--- START ---

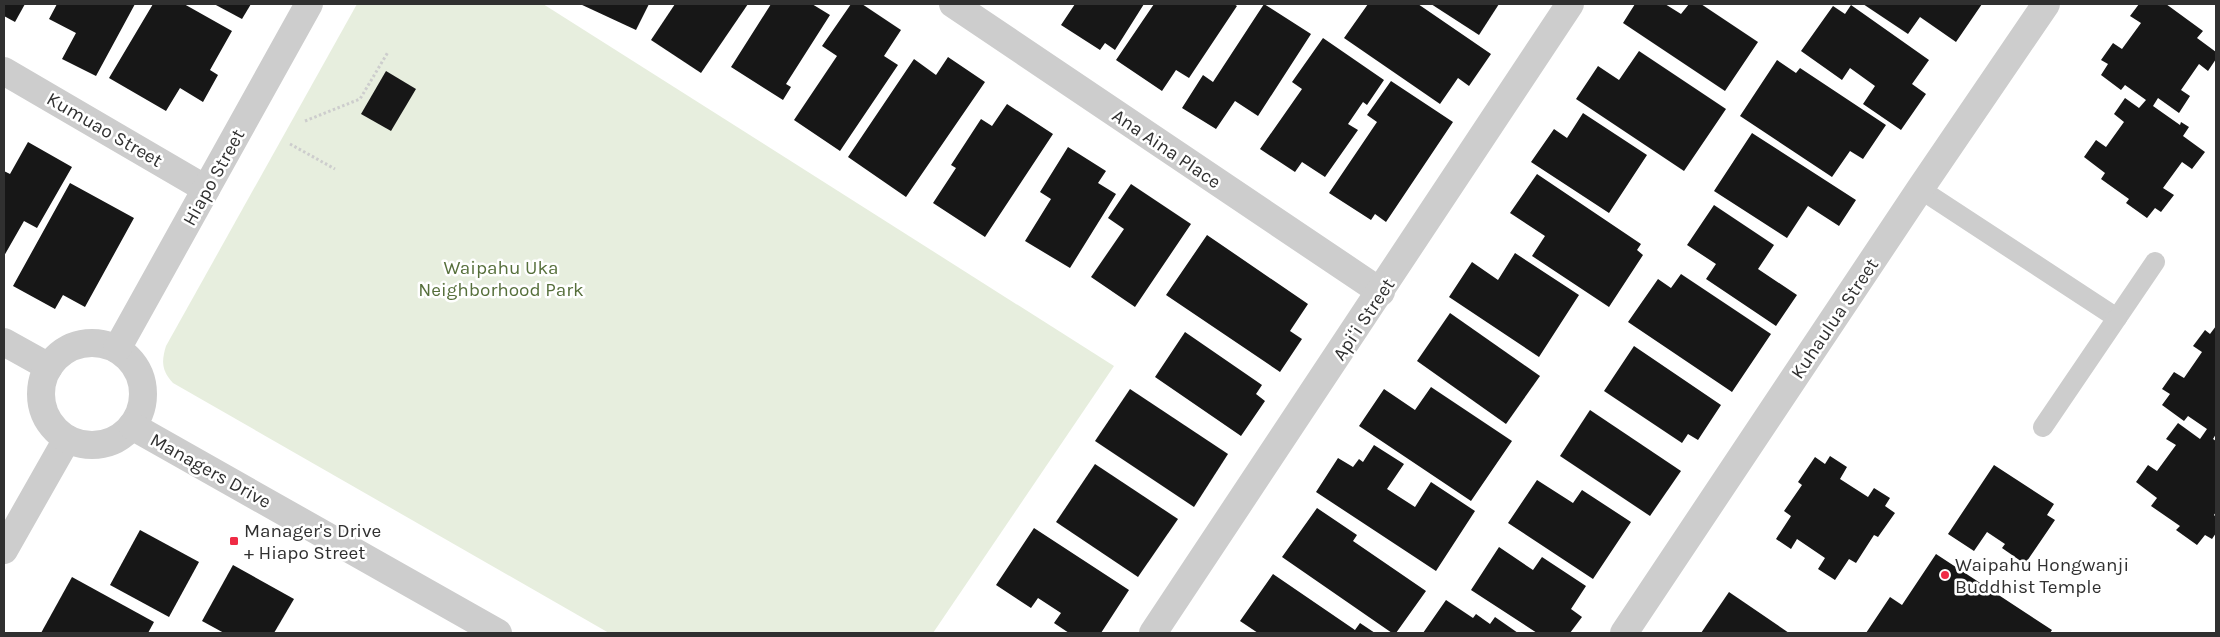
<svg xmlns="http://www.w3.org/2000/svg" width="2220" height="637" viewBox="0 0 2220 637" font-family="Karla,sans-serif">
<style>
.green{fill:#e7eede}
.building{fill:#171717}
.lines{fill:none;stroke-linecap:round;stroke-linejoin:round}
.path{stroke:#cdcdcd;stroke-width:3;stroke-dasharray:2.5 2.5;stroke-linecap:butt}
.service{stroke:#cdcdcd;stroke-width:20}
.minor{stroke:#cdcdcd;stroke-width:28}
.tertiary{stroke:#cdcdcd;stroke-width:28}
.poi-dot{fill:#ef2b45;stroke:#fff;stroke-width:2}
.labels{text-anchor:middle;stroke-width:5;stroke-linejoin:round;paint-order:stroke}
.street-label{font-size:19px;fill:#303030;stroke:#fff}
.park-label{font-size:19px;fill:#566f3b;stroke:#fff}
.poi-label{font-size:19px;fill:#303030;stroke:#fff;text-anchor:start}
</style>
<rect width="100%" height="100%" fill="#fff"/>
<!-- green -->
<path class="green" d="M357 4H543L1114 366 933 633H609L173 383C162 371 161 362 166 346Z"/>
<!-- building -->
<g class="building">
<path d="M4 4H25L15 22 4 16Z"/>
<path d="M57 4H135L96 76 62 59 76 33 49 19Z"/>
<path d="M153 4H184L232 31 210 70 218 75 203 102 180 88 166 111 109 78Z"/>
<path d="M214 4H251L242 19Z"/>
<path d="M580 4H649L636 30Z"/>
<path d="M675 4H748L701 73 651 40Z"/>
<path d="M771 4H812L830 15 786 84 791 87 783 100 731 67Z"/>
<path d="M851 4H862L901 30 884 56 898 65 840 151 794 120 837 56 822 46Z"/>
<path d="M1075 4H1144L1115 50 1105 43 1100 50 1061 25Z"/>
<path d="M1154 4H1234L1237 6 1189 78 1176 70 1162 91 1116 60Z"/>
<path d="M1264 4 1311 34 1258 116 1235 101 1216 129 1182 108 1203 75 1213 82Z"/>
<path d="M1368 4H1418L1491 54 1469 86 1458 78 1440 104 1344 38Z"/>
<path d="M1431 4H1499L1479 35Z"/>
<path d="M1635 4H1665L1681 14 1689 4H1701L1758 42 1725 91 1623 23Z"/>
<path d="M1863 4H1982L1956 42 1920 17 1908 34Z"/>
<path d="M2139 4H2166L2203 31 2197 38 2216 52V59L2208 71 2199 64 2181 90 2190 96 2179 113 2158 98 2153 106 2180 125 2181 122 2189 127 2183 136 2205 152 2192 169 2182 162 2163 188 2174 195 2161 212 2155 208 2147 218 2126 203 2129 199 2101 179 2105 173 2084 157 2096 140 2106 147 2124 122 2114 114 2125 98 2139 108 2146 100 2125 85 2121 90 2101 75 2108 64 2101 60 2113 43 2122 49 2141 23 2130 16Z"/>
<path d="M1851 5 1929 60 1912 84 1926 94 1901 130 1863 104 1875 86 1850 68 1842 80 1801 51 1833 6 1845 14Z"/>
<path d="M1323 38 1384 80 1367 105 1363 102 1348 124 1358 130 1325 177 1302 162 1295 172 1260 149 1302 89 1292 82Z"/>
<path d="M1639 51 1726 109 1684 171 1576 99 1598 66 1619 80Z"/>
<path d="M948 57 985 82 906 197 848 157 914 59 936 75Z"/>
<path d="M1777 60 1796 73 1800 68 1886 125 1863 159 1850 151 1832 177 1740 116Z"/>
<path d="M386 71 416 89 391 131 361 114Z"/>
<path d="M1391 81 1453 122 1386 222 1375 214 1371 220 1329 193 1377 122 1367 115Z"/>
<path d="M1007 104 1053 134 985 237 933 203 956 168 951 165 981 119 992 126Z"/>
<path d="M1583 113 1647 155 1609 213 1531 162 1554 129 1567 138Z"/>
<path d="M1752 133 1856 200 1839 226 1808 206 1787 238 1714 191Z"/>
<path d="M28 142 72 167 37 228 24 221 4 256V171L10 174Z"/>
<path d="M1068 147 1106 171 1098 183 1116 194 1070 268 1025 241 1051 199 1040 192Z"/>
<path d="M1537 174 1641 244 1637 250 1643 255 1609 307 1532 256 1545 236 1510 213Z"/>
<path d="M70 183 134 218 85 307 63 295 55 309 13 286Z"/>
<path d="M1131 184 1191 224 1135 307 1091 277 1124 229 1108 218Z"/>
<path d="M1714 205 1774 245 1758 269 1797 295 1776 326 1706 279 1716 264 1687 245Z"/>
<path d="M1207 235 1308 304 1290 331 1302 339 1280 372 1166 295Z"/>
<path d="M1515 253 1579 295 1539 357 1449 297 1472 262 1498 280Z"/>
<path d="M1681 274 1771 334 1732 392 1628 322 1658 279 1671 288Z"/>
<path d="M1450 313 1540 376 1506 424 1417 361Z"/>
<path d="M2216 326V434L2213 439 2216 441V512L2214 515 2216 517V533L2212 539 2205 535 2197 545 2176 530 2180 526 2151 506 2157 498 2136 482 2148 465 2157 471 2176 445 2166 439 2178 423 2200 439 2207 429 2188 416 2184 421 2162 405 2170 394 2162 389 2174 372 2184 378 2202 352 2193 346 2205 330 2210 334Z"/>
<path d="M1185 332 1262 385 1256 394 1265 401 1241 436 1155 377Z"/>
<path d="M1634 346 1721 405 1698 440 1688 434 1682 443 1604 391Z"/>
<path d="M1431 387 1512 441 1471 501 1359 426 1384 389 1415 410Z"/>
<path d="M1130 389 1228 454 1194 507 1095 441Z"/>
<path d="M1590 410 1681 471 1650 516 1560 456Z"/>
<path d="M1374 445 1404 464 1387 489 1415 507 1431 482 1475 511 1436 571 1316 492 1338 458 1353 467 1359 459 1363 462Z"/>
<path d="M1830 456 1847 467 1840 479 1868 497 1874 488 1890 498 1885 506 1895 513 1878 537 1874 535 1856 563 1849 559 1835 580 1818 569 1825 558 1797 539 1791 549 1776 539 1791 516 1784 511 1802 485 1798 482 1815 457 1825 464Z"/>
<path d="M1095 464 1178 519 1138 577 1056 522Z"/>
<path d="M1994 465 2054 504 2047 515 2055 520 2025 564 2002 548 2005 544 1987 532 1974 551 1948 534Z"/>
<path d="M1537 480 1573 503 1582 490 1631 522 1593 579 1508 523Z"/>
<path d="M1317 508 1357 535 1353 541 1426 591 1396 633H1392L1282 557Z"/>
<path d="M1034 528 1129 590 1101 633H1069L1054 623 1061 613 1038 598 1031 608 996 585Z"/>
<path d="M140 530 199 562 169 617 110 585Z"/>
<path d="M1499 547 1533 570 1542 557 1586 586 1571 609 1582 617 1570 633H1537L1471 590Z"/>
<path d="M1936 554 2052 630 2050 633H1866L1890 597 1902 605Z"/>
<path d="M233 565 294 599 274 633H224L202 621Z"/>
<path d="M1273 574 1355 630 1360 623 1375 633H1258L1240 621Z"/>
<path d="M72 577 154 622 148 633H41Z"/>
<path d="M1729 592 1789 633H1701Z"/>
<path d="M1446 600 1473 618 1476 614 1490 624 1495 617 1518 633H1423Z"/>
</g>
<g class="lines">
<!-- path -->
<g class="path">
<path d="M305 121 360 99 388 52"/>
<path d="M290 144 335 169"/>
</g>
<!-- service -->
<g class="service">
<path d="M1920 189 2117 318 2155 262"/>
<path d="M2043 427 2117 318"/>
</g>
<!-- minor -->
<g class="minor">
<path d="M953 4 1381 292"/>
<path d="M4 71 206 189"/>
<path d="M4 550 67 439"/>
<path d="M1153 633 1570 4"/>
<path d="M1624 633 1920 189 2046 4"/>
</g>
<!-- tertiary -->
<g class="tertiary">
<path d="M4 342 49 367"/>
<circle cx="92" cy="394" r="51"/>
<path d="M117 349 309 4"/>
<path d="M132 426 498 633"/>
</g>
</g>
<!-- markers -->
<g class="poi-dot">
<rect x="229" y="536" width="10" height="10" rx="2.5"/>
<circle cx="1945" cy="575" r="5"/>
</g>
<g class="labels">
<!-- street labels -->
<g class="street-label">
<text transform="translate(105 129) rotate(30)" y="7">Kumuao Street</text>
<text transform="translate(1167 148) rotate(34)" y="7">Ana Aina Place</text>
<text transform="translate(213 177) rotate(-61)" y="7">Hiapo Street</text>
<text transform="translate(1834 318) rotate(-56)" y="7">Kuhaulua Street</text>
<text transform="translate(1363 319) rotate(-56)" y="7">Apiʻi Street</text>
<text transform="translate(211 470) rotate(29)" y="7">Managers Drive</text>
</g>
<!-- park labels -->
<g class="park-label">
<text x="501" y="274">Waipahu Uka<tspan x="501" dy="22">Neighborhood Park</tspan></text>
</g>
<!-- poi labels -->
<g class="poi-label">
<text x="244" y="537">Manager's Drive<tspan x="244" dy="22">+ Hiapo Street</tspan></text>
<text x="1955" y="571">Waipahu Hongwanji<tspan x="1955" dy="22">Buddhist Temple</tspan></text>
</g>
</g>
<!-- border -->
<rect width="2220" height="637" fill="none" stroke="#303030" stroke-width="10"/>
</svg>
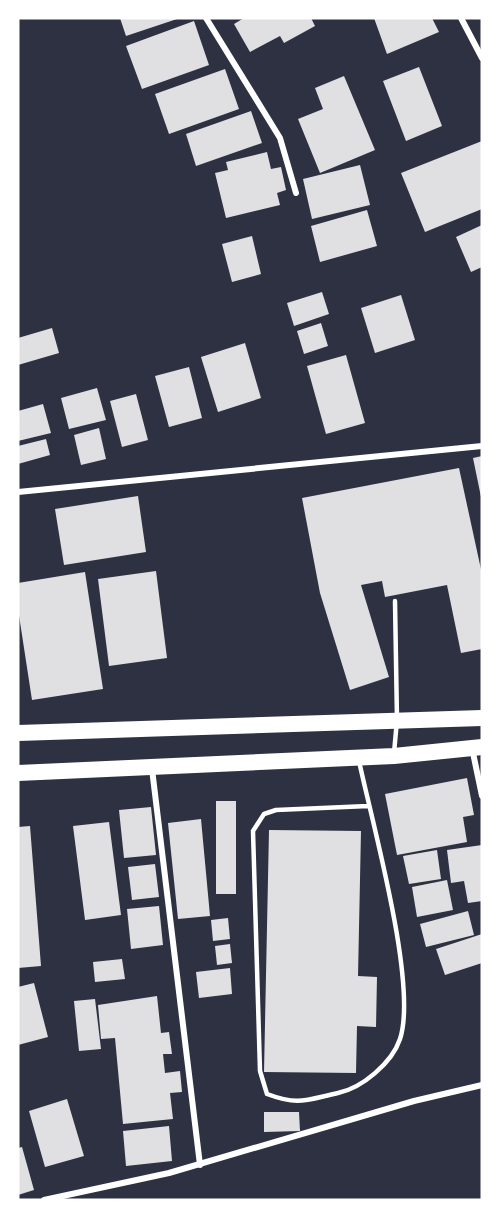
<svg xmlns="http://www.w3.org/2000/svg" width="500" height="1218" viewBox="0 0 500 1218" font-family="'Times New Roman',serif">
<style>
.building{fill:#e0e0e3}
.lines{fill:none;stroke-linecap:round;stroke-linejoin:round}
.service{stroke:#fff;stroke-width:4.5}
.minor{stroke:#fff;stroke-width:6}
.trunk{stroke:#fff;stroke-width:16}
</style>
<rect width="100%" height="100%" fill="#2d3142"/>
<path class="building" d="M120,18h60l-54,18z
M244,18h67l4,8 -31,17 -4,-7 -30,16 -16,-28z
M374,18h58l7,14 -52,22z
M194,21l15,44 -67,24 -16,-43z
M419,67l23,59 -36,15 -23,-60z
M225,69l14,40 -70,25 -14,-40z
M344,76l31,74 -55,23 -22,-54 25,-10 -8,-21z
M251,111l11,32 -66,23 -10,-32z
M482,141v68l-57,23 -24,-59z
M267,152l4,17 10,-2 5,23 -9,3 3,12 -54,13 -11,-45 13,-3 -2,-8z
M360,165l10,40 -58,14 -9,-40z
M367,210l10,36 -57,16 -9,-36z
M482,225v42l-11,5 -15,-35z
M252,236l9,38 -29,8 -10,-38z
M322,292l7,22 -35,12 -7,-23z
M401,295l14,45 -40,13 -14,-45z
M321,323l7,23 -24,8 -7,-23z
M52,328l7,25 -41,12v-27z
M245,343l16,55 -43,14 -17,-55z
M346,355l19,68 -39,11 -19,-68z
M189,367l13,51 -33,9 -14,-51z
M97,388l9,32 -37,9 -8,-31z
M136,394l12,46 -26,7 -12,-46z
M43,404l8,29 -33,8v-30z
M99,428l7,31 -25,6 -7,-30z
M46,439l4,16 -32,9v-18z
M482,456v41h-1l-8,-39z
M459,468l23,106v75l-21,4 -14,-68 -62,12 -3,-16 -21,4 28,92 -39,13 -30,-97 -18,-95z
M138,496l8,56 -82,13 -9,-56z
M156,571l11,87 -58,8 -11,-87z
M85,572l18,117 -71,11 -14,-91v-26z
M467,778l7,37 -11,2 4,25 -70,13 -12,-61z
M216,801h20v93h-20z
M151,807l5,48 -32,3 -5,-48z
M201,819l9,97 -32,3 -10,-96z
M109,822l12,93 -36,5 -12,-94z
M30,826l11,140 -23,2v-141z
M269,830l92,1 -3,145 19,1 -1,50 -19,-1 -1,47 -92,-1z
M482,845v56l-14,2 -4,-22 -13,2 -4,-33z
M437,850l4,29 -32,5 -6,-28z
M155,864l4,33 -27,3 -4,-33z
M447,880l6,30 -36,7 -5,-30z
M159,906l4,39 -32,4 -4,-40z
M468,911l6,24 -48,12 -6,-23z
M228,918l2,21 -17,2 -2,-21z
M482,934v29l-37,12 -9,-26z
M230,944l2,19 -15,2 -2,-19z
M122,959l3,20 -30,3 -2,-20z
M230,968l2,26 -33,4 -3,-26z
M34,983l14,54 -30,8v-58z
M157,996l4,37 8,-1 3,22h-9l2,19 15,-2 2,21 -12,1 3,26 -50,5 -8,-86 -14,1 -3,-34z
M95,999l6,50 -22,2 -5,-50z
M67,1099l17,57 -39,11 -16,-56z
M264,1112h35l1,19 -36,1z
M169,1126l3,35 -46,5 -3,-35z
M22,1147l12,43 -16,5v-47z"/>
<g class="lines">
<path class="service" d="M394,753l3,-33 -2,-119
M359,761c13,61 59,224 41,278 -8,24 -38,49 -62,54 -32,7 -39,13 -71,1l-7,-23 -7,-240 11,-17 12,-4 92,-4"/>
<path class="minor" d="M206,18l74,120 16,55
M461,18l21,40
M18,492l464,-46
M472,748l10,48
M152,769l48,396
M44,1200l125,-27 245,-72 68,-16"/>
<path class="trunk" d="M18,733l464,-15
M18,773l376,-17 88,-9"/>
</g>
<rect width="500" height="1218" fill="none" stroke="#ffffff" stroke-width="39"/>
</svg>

--- END ---

Directions for this task:
Your answer should be the lines from the one that contains "M346,355l19,68 -39,11 -19,-68z" through the last line of the material, copied exactly.

Solved exercise:
M346,355l19,68 -39,11 -19,-68z
M189,367l13,51 -33,9 -14,-51z
M97,388l9,32 -37,9 -8,-31z
M136,394l12,46 -26,7 -12,-46z
M43,404l8,29 -33,8v-30z
M99,428l7,31 -25,6 -7,-30z
M46,439l4,16 -32,9v-18z
M482,456v41h-1l-8,-39z
M459,468l23,106v75l-21,4 -14,-68 -62,12 -3,-16 -21,4 28,92 -39,13 -30,-97 -18,-95z
M138,496l8,56 -82,13 -9,-56z
M156,571l11,87 -58,8 -11,-87z
M85,572l18,117 -71,11 -14,-91v-26z
M467,778l7,37 -11,2 4,25 -70,13 -12,-61z
M216,801h20v93h-20z
M151,807l5,48 -32,3 -5,-48z
M201,819l9,97 -32,3 -10,-96z
M109,822l12,93 -36,5 -12,-94z
M30,826l11,140 -23,2v-141z
M269,830l92,1 -3,145 19,1 -1,50 -19,-1 -1,47 -92,-1z
M482,845v56l-14,2 -4,-22 -13,2 -4,-33z
M437,850l4,29 -32,5 -6,-28z
M155,864l4,33 -27,3 -4,-33z
M447,880l6,30 -36,7 -5,-30z
M159,906l4,39 -32,4 -4,-40z
M468,911l6,24 -48,12 -6,-23z
M228,918l2,21 -17,2 -2,-21z
M482,934v29l-37,12 -9,-26z
M230,944l2,19 -15,2 -2,-19z
M122,959l3,20 -30,3 -2,-20z
M230,968l2,26 -33,4 -3,-26z
M34,983l14,54 -30,8v-58z
M157,996l4,37 8,-1 3,22h-9l2,19 15,-2 2,21 -12,1 3,26 -50,5 -8,-86 -14,1 -3,-34z
M95,999l6,50 -22,2 -5,-50z
M67,1099l17,57 -39,11 -16,-56z
M264,1112h35l1,19 -36,1z
M169,1126l3,35 -46,5 -3,-35z
M22,1147l12,43 -16,5v-47z"/>
<g class="lines">
<path class="service" d="M394,753l3,-33 -2,-119
M359,761c13,61 59,224 41,278 -8,24 -38,49 -62,54 -32,7 -39,13 -71,1l-7,-23 -7,-240 11,-17 12,-4 92,-4"/>
<path class="minor" d="M206,18l74,120 16,55
M461,18l21,40
M18,492l464,-46
M472,748l10,48
M152,769l48,396
M44,1200l125,-27 245,-72 68,-16"/>
<path class="trunk" d="M18,733l464,-15
M18,773l376,-17 88,-9"/>
</g>
<rect width="500" height="1218" fill="none" stroke="#ffffff" stroke-width="39"/>
</svg>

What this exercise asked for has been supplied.